"With love comes hope, with hope comes faith, and with faith miracles happen." That’s what the sign read at the store when I was purchasing the outfit for my mother to be buried in.
She had a heart attack, caused by her inability to control her smoking. Her arteries had closed off and the loss of oxygen to the brain had caused brain damage. She had been in the hospital for two days when I, being an only child and my mother not being married had to make the decision to take her off life support. I had promised her I would never institutionalize her, if she had remained on life support she would have been in a vegetative state and moved to a nursing home.
This wasn’t the first time I had to care for her, make decisions for her well being. Mom had been diagnosed with schizoeffective disorder when I was a teen and for years prior she had all the symptoms but went undiagnosed. I cant tell you how many times I felt alone, angry, confused, embarrassed, or sad because of my mothers illness. Scared that one day it would be me.
Then when I became an adult I did something about my feelings. I researched. I researched everything I could find on her disorder. This made me less afraid. Then I used my knowledge and personal experience to get a job working in mental health. I now work in a facility that does transitional care for patients who have been released from the state hospital and are learning how to take care of themselves so they can return home.
I see people pass through here sometimes who had similar childhoods and I wonder how is it that I came out of all of this unscathed?
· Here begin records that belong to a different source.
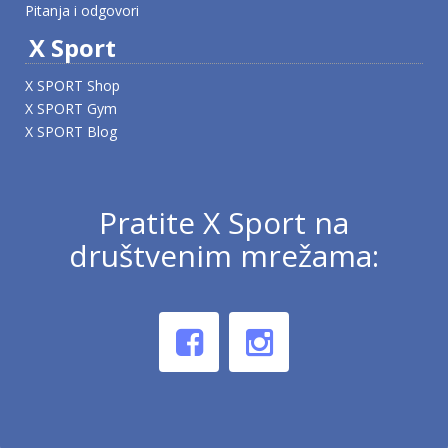
Pitanja i odgovori
X Sport
X SPORT Shop
X SPORT Gym
X SPORT Blog
Pratite X Sport na
društvenim mrežama: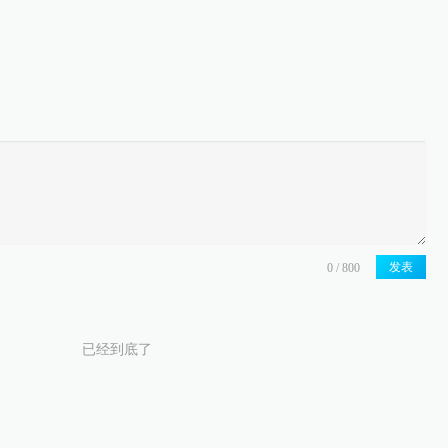
发表
已经到底了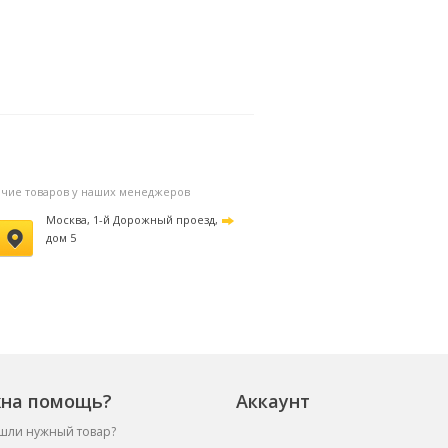
личие товаров у наших менеджеров
Москва, 1-й Дорожный проезд,
дом 5
на помощь?
Аккаунт
шли нужный товар?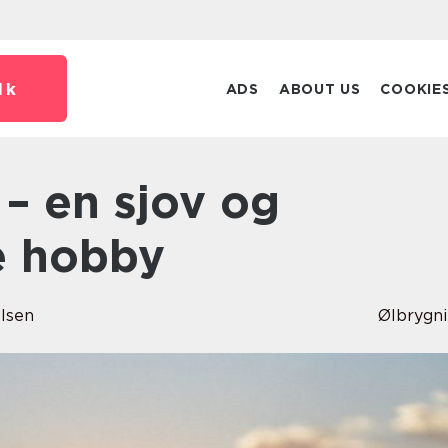
dk
ADS
ABOUT US
COOKIE
 hobby
elsen
Ølbrygn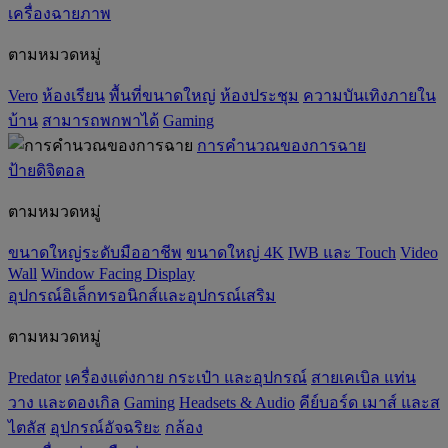
เครื่องฉายภาพ
ตามหมวดหมู่
Vero
ห้องเรียน
พื้นที่ขนาดใหญ่
ห้องประชุม
ความบันเทิงภายใน
บ้าน
สามารถพกพาได้
Gaming
การคำนวณของการฉาย
ป้ายดิจิตอล
ตามหมวดหมู่
ขนาดใหญ่ระดับมืออาชีพ
ขนาดใหญ่ 4K
IWB และ Touch
Video
Wall
Window Facing Display
อุปกรณ์อิเล็กทรอนิกส์และอุปกรณ์เสริม
ตามหมวดหมู่
Predator
เครื่องแต่งกาย กระเป๋า และอุปกรณ์
สายเคเบิล แท่น
วาง และดองเกิล
Gaming
‌Headsets & Audio
คีย์บอร์ด เมาส์ และส
ไตลัส
อุปกรณ์อัจฉริยะ
กล้อง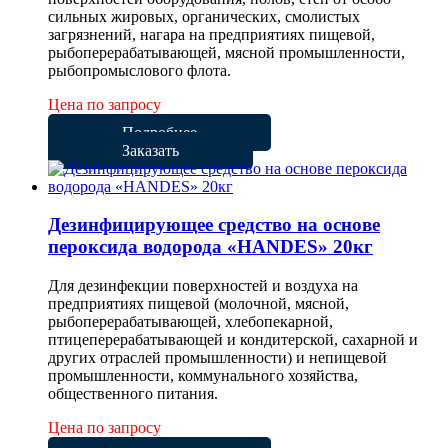
сильных жировых, органических, смолистых
загрязнений, нагара на предприятиях пищевой,
рыбоперерабатывающей, мясной промышленности,
рыбопромыслового флота.
Цена по запросу
Подробнее
Заказать
Дезинфицирующее средство на основе
пероксида водорода «HANDES» 20кг
Для дезинфекции поверхностей и воздуха на
предприятиях пищевой (молочной, мясной,
рыбоперерабатывающей, хлебопекарной,
птицеперерабатывающей и кондитерской, сахарной и
других отраслей промышленности) и непищевой
промышленности, коммунального хозяйства,
общественного питания.
Цена по запросу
I think its only because I learned from the beginning that it wasn’t something my mom was doing on purpose. It was a disorder like any other disorder or illness. I learned to separate myself from it when necessary and go back and deal with her behaviors later. I learned that this illness wasn’t my mothers identity, but a struggle she so bravely fought.
I figure this much about life: you can be a victim of your circumstances or you can change them. Use what you have been through to help others and never be afraid to speak up for those who cant speak for themselves. With the love for my mom came hope, hope that eventually things would be better, faith in the lord to pray often when I felt alone in my circumstances and the faith to know I never was truly alone, and the miracle? Well the miracle is being ok and being able to help others when and where I can.